Bayfront property at 1601 East Bay Avenue in Newport Beach will get updated protection from harbor waters.
NEWPORT BEACH—The California Coastal Commission approved an application to remove an existing 60-foot long wood bulkhead and seawall from a property in Newport Beach and replace it with a new concrete structure, Sept. 11.
The applicant, Argent LLC, will be allowed to move forward with its plans to replace the old bulkhead and seawall with a 60-foot long and 22-foot tall precast concrete panel seawall. The updated structure would be in the same alignment as the seawall Argent plans to remove. Six feet of the seawall would be visible above the dredge/mudline. The new seawall would be able to handle an elevation of +9.75 MLLW (Mean Lower Low Water).
“Due to its bay-front location, the project site may be exposed to the hazards of waves, storm conditions, sea level rise or other natural hazards,” Coastal Commission staff stated in a report to commissioners. “However, the project is consistent with previous Commission approvals in the area and conditions have been imposed in order to minimize potential adverse impacts from the development.
“The proposed development is located on private lands and State tidelands located within the Coastal Commission’s retained permit jurisdiction,” Coastal Commission staff continued.
Argus, as one of the conditions attached to the project approval, agreed it would not pursue future expansion of the existing shoreline protective device.
Sitting on the property is a single-unit residence.
“The project site is located in a residential area where the homes fronting Newport Bay are located on lots with bulkheads.

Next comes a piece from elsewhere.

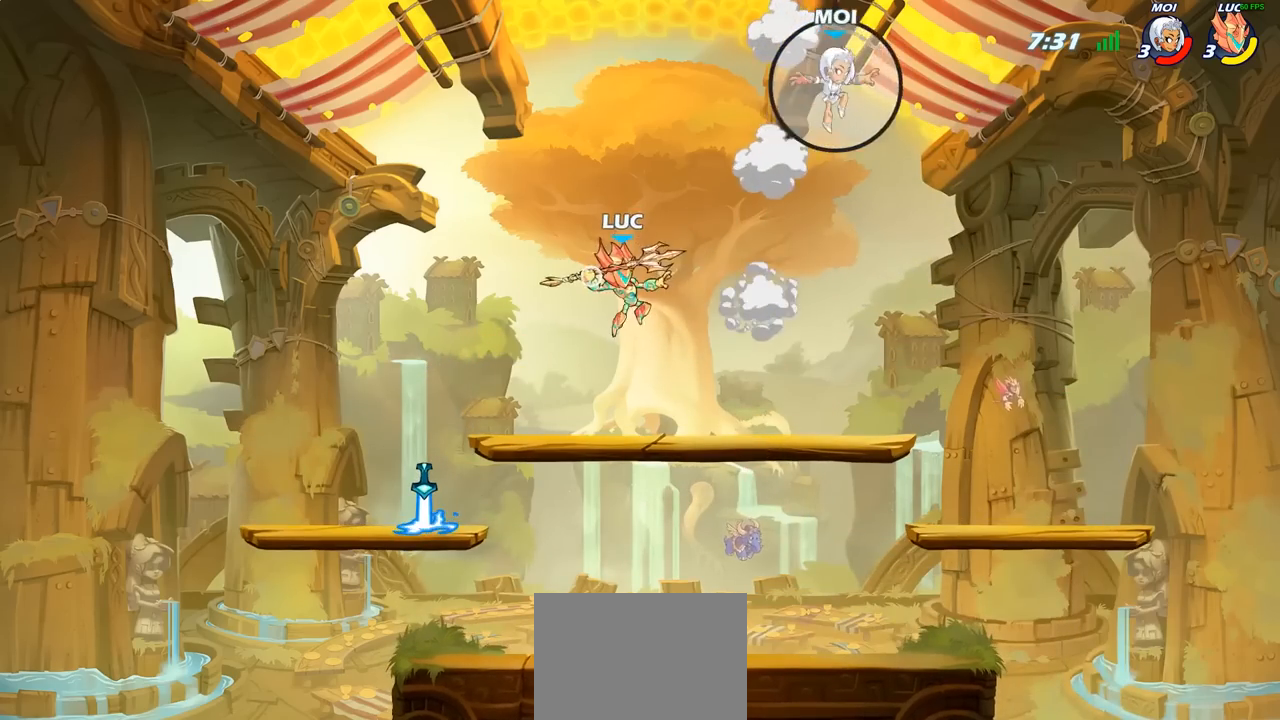
{"buttons": ["R2"], "left_stick": "right", "right_stick": "center", "events": [[17, "R1", "up"], [117, "left_stick", "center"], [400, "left_stick", "right"], [467, "R2", "down"]]}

Site conditions on the bayward side of the site include an existing wood bulkhead parallel to the bay and a return wall bulkhead along the side street (H Street); a pier and dock are located seaward of bulkhead facing the bay,” Coastal Commission staff stated in a report to commissioners.
“The applicant proposes to demolish the old wood seawall and construct a new 60-ft. long wood bulkhead/seawall and construct new 22-ft. tall (6-ft. of seawall visible above dredge/mudline) precast concrete panel seawall with concrete coping at elevation +9.75 MLLW in same alignment as existing seawall,” the Coastal Commission staff report continued.
Plans to replace the current seawall with a new protective barrier were already approved by Newport Beach’s Harbor Resources Department, according to Coastal Commission staff.
“A 42-inch tall glass panel guardrail is proposed atop the concrete coping,” Coastal Commission staff stated in a report to commissioners. “No tie-backs and deadmen or anchors are proposed for the new seawall as only 6-feet of the seawall be above the mudline the lateral loads on the wall will be minimal and thus will not require tie-backs or anchors on the land side of the seawall.”
Argus claims the current seawall is compromised and failing, according to Coastal Commission staff.
The Coastal Commission met in Newport Beach for its September meetings; the meetings were held Sept. 11-13 at Newport Beach City Hall.